Page-level text extractions:

★ ★ ★

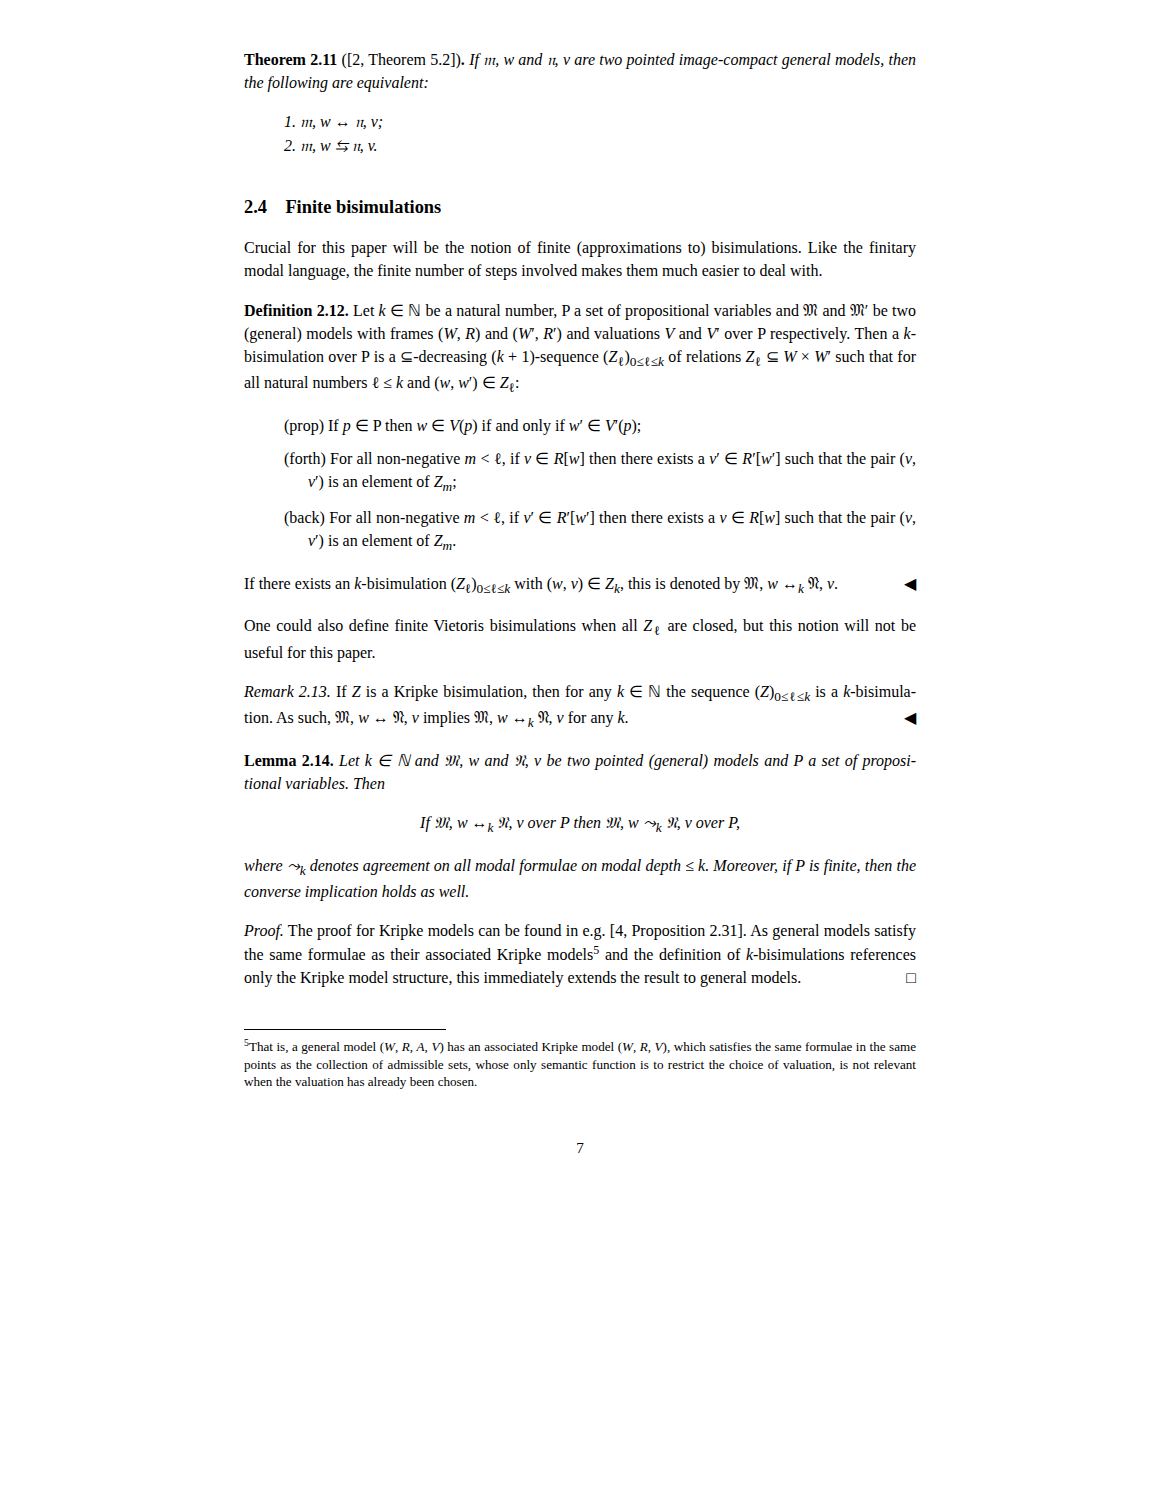Theorem 2.11 ([2, Theorem 5.2]). If 𝔪, w and 𝔫, v are two pointed image-compact general models, then the following are equivalent:
𝔪, w ↔ 𝔫, v;
𝔪, w ⇆ 𝔫, v.
2.4 Finite bisimulations
Crucial for this paper will be the notion of finite (approximations to) bisimulations. Like the finitary modal language, the finite number of steps involved makes them much easier to deal with.
Definition 2.12. Let k ∈ ℕ be a natural number, P a set of propositional variables and 𝔐 and 𝔐′ be two (general) models with frames (W, R) and (W′, R′) and valuations V and V′ over P respectively. Then a k-bisimulation over P is a ⊆-decreasing (k + 1)-sequence (Zℓ)0≤ℓ≤k of relations Zℓ ⊆ W × W′ such that for all natural numbers ℓ ≤ k and (w, w′) ∈ Zℓ:
(prop) If p ∈ P then w ∈ V(p) if and only if w′ ∈ V′(p);
(forth) For all non-negative m < ℓ, if v ∈ R[w] then there exists a v′ ∈ R′[w′] such that the pair (v, v′) is an element of Zm;
(back) For all non-negative m < ℓ, if v′ ∈ R′[w′] then there exists a v ∈ R[w] such that the pair (v, v′) is an element of Zm.
If there exists an k-bisimulation (Zℓ)0≤ℓ≤k with (w, v) ∈ Zk, this is denoted by 𝔐, w ↔k 𝔑, v. ◀
One could also define finite Vietoris bisimulations when all Zℓ are closed, but this notion will not be useful for this paper.
Remark 2.13. If Z is a Kripke bisimulation, then for any k ∈ ℕ the sequence (Z)0≤ℓ≤k is a k-bisimulation. As such, 𝔐, w ↔ 𝔑, v implies 𝔐, w ↔k 𝔑, v for any k. ◀
Lemma 2.14. Let k ∈ ℕ and 𝔐, w and 𝔑, v be two pointed (general) models and P a set of propositional variables. Then
If 𝔐, w ↔k 𝔑, v over P then 𝔐, w ⤳k 𝔑, v over P,
where ⤳k denotes agreement on all modal formulae on modal depth ≤ k. Moreover, if P is finite, then the converse implication holds as well.
Proof. The proof for Kripke models can be found in e.g. [4, Proposition 2.31]. As general models satisfy the same formulae as their associated Kripke models5 and the definition of k-bisimulations references only the Kripke model structure, this immediately extends the result to general models. □
5That is, a general model (W, R, A, V) has an associated Kripke model (W, R, V), which satisfies the same formulae in the same points as the collection of admissible sets, whose only semantic function is to restrict the choice of valuation, is not relevant when the valuation has already been chosen.
7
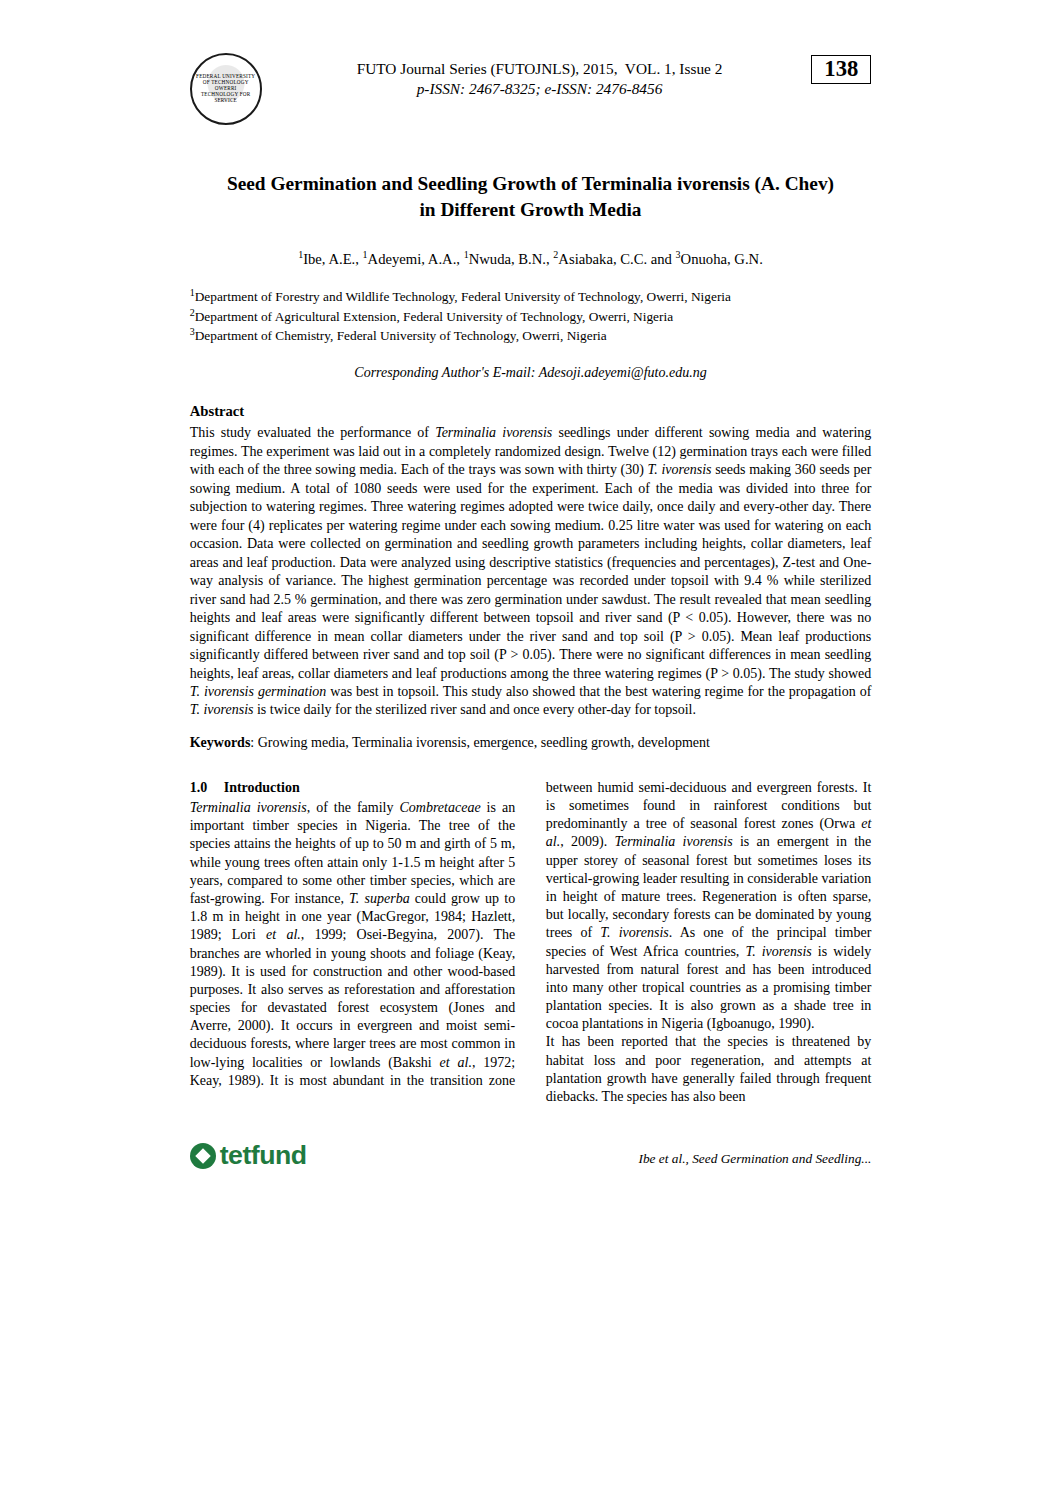FEDERAL UNIVERSITY OF TECHNOLOGY
OWERRI
TECHNOLOGY FOR SERVICE
FUTO Journal Series (FUTOJNLS), 2015, VOL. 1, Issue 2
p-ISSN: 2467-8325; e-ISSN: 2476-8456
138
Seed Germination and Seedling Growth of Terminalia ivorensis (A. Chev) in Different Growth Media
1Ibe, A.E., 1Adeyemi, A.A., 1Nwuda, B.N., 2Asiabaka, C.C. and 3Onuoha, G.N.
1Department of Forestry and Wildlife Technology, Federal University of Technology, Owerri, Nigeria
2Department of Agricultural Extension, Federal University of Technology, Owerri, Nigeria
3Department of Chemistry, Federal University of Technology, Owerri, Nigeria
Corresponding Author's E-mail: Adesoji.adeyemi@futo.edu.ng
Abstract
This study evaluated the performance of Terminalia ivorensis seedlings under different sowing media and watering regimes. The experiment was laid out in a completely randomized design. Twelve (12) germination trays each were filled with each of the three sowing media. Each of the trays was sown with thirty (30) T. ivorensis seeds making 360 seeds per sowing medium. A total of 1080 seeds were used for the experiment. Each of the media was divided into three for subjection to watering regimes. Three watering regimes adopted were twice daily, once daily and every-other day. There were four (4) replicates per watering regime under each sowing medium. 0.25 litre water was used for watering on each occasion. Data were collected on germination and seedling growth parameters including heights, collar diameters, leaf areas and leaf production. Data were analyzed using descriptive statistics (frequencies and percentages), Z-test and One-way analysis of variance. The highest germination percentage was recorded under topsoil with 9.4 % while sterilized river sand had 2.5 % germination, and there was zero germination under sawdust. The result revealed that mean seedling heights and leaf areas were significantly different between topsoil and river sand (P < 0.05). However, there was no significant difference in mean collar diameters under the river sand and top soil (P > 0.05). Mean leaf productions significantly differed between river sand and top soil (P > 0.05). There were no significant differences in mean seedling heights, leaf areas, collar diameters and leaf productions among the three watering regimes (P > 0.05). The study showed T. ivorensis germination was best in topsoil. This study also showed that the best watering regime for the propagation of T. ivorensis is twice daily for the sterilized river sand and once every other-day for topsoil.
Keywords: Growing media, Terminalia ivorensis, emergence, seedling growth, development
1.0 Introduction
Terminalia ivorensis, of the family Combretaceae is an important timber species in Nigeria. The tree of the species attains the heights of up to 50 m and girth of 5 m, while young trees often attain only 1-1.5 m height after 5 years, compared to some other timber species, which are fast-growing. For instance, T. superba could grow up to 1.8 m in height in one year (MacGregor, 1984; Hazlett, 1989; Lori et al., 1999; Osei-Begyina, 2007). The branches are whorled in young shoots and foliage (Keay, 1989). It is used for construction and other wood-based purposes. It also serves as reforestation and afforestation species for devastated forest ecosystem (Jones and Averre, 2000). It occurs in evergreen and moist semi-deciduous forests, where larger trees are most common in low-lying localities or lowlands (Bakshi et al., 1972; Keay, 1989). It is most abundant in the transition zone between humid semi-deciduous and evergreen forests. It is sometimes found in rainforest conditions but predominantly a tree of seasonal forest zones (Orwa et al., 2009). Terminalia ivorensis is an emergent in the upper storey of seasonal forest but sometimes loses its vertical-growing leader resulting in considerable variation in height of mature trees. Regeneration is often sparse, but locally, secondary forests can be dominated by young trees of T. ivorensis. As one of the principal timber species of West Africa countries, T. ivorensis is widely harvested from natural forest and has been introduced into many other tropical countries as a promising timber plantation species. It is also grown as a shade tree in cocoa plantations in Nigeria (Igboanugo, 1990).
It has been reported that the species is threatened by habitat loss and poor regeneration, and attempts at plantation growth have generally failed through frequent diebacks. The species has also been
tetfund
Ibe et al., Seed Germination and Seedling...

★ ★ ★

Taking the records above, retype every line from the one with "(forth) For all" down to the one with "Proof. The proof", exactly and with nothing else.

(forth) For all non-negative m < ℓ, if v ∈ R[w] then there exists a v′ ∈ R′[w′] such that the pair (v, v′) is an element of Zm;
(back) For all non-negative m < ℓ, if v′ ∈ R′[w′] then there exists a v ∈ R[w] such that the pair (v, v′) is an element of Zm.
If there exists an k-bisimulation (Zℓ)0≤ℓ≤k with (w, v) ∈ Zk, this is denoted by 𝔐, w ↔k 𝔑, v. ◀
One could also define finite Vietoris bisimulations when all Zℓ are closed, but this notion will not be useful for this paper.
Remark 2.13. If Z is a Kripke bisimulation, then for any k ∈ ℕ the sequence (Z)0≤ℓ≤k is a k-bisimulation. As such, 𝔐, w ↔ 𝔑, v implies 𝔐, w ↔k 𝔑, v for any k. ◀
Lemma 2.14. Let k ∈ ℕ and 𝔐, w and 𝔑, v be two pointed (general) models and P a set of propositional variables. Then
If 𝔐, w ↔k 𝔑, v over P then 𝔐, w ⤳k 𝔑, v over P,
where ⤳k denotes agreement on all modal formulae on modal depth ≤ k. Moreover, if P is finite, then the converse implication holds as well.
Proof. The proof for Kripke models can be found in e.g. [4, Proposition 2.31]. As general models satisfy the same formulae as their associated Kripke models5 and the definition of k-bisimulations references only the Kripke model structure, this immediately extends the result to general models. □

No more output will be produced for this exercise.